La pression positive continue (PPC), appelée CPAP en anglais (continuous positive airway pressure) est généralement le traitement qui est proposé en premier à tous les patients qui présentent un SAOS sévère ou symptomatique. Il est habituellement prescrit et suivi par un pneumologue. À l'aide d'un masque ajusté autour du nez et parfois de la bouche, la PPC génère une pression d'air continue dans le pharynx. Cette pression permet d'écarter en permanence les parois pharyngées et ainsi d'éliminer (souvent presque complètement) les épisodes de collapsus qui occasionnent les apnées et les hypopnées. Il s'agit du traitement le plus efficace pour diminuer les symptômes du SAOS et ses nombreuses complications. La PPC doit être utilisée le plus souvent possible, idéalement toute la nuit, toutes les nuits. Les complications graves de la PPC sont rarissimes.

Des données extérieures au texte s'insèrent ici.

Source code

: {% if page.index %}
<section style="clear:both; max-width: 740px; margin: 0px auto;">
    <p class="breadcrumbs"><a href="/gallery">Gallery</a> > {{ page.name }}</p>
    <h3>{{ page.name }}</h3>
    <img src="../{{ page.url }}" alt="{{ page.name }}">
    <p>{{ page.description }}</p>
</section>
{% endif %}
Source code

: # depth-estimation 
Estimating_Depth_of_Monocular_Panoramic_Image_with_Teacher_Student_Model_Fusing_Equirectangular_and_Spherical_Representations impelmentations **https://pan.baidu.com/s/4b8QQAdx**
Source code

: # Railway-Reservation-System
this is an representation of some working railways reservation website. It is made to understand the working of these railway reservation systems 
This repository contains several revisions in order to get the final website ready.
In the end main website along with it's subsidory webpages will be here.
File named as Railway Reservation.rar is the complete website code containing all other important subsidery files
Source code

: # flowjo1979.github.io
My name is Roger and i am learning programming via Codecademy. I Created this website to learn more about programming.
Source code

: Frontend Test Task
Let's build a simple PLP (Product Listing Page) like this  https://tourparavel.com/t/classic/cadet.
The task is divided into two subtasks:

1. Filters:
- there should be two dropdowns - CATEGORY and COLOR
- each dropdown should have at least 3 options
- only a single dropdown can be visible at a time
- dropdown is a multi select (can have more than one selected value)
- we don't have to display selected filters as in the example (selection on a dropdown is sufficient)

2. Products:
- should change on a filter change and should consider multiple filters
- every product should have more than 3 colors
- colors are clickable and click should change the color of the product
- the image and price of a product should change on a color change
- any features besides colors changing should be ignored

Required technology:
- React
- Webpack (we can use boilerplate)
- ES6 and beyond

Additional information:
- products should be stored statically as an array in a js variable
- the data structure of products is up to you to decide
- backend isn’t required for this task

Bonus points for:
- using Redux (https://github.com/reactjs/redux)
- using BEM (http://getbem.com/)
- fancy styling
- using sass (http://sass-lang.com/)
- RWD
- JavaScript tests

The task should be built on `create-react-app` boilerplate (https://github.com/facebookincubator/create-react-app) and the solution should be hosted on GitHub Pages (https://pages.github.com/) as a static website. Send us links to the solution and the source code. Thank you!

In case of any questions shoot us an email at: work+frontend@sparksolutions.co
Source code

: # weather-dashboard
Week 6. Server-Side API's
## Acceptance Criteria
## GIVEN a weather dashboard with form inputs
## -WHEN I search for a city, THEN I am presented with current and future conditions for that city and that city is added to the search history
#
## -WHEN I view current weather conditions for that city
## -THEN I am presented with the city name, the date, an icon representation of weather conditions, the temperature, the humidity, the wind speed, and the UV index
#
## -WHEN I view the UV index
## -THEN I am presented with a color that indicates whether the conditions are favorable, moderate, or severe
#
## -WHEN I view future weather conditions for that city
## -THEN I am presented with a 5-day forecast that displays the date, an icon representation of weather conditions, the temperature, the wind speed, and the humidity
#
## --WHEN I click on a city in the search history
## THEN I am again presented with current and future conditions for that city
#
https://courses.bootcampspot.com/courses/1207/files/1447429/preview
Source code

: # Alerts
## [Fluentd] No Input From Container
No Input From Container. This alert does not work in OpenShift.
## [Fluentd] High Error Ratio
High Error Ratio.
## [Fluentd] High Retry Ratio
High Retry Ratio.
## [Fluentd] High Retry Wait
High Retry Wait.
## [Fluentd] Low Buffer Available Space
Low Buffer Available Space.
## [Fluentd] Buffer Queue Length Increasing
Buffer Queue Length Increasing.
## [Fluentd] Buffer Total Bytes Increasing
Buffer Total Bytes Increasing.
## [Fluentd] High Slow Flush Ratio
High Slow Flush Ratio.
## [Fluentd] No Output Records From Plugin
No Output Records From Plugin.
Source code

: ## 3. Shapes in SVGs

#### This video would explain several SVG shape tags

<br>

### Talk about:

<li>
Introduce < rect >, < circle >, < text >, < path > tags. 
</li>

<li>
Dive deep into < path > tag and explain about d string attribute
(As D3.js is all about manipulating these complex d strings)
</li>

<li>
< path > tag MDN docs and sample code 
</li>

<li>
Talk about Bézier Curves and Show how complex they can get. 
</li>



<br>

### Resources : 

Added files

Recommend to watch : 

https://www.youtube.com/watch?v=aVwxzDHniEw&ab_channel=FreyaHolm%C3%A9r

L'orthèse d'avancée mandibulaire

L'orthèse d'avancée mandibulaire (OAM) est un dispositif dentaire dérivé de l'orthodontie. Il comprend deux gouttières sur mesure qui s'insèrent solidement sur les dents, reliées par une pièce qui permet de maintenir la mâchoire en position avancée. Ce mouvement permet d'ouvrir l'espace pharyngé et ainsi de diminuer le nombre d'apnées et d'hypopnées. L'efficacité de l'OAM est plus dépendante de l'anatomie du patient que dans le cas de la PPC. Aussi, on la recommande principalement pour les cas légers ou modérés, peu symptomatiques, ou lorsque la PPC n'est pas tolérée ou possible. Les dents doivent être saines pour pouvoir supporter sans se déplacer la force de traction que l'appareil impose, et les articulations des mâchoires doivent être suffisamment souples. Pour tous les patients, un suivi par un dentiste compétent en troubles du sommeil est essentiel pour prévenir des éventuelles complications. Pour les mêmes raisons, le recours à des produits en vente libre qui ne sont pas fabriqués sur mesure est déconseillé.

La chirurgie

Les traitements chirurgicaux visent à corriger les particularités anatomiques qui favorisent le SAOS. Ils sont pratiqués par les chirurgiens ORL. Leur succès est directement relié à l'identification adéquate des facteurs d'obstruction chez un patient donné. Un grand nombre de procédures différentes ont été développées au fil du temps. Elles ont pour but d'élargir les voies aériennes supérieures et de les rendre moins sujettes au collapsus. Les interventions les plus pratiquées touchent le palais, les amygdales et la base de la langue. On y a surtout recours en présence d'un SAOS léger ou modéré, peu symptomatique, ou en cas d'échec à la PPC. Il est également possible d'avoir recours à une intervention lors de laquelle on corrige le recul des os du visage. Il s'agit de la chirurgie d'avancée bimaxillaire. Au Québec, elle est généralement pratiquée par les chirurgiens maxillo-faciaux. Certains gestes chirurgicaux peuvent également être nécessaires pour favoriser une meilleure tolérance à la PPC. Le taux de succès de la chirurgie du SAOS étant très variable, la sélection des patients est très importante.

Chez l'enfant

Dans la population pédiatrique, l'obstruction responsable du SAOS est le plus souvent liée à une hypertrophie des amygdales et des végétations. C'est pourquoi l'approche chirurgicale est habituellement favorisée en première intention. Pour les sujets chez qui la chirurgie est inefficace, non indiquée ou impossible, on peut avoir recours à la PPC comme chez l'adulte. Les traitements d'orthodontie avec expansion palatine sont aussi de plus en plus utilisés dans cette optique.

Conclusion

Le syndrome d'apnée obstructive du sommeil n'est pas à prendre à la légère. Ses répercussions et complications potentielles sont nombreuses et touchent de nombreux aspects de la vie du patient. Il est essentiel de le reconnaître et de le traiter adéquatement pour limiter le risque de complications améliorer la qualité de vie.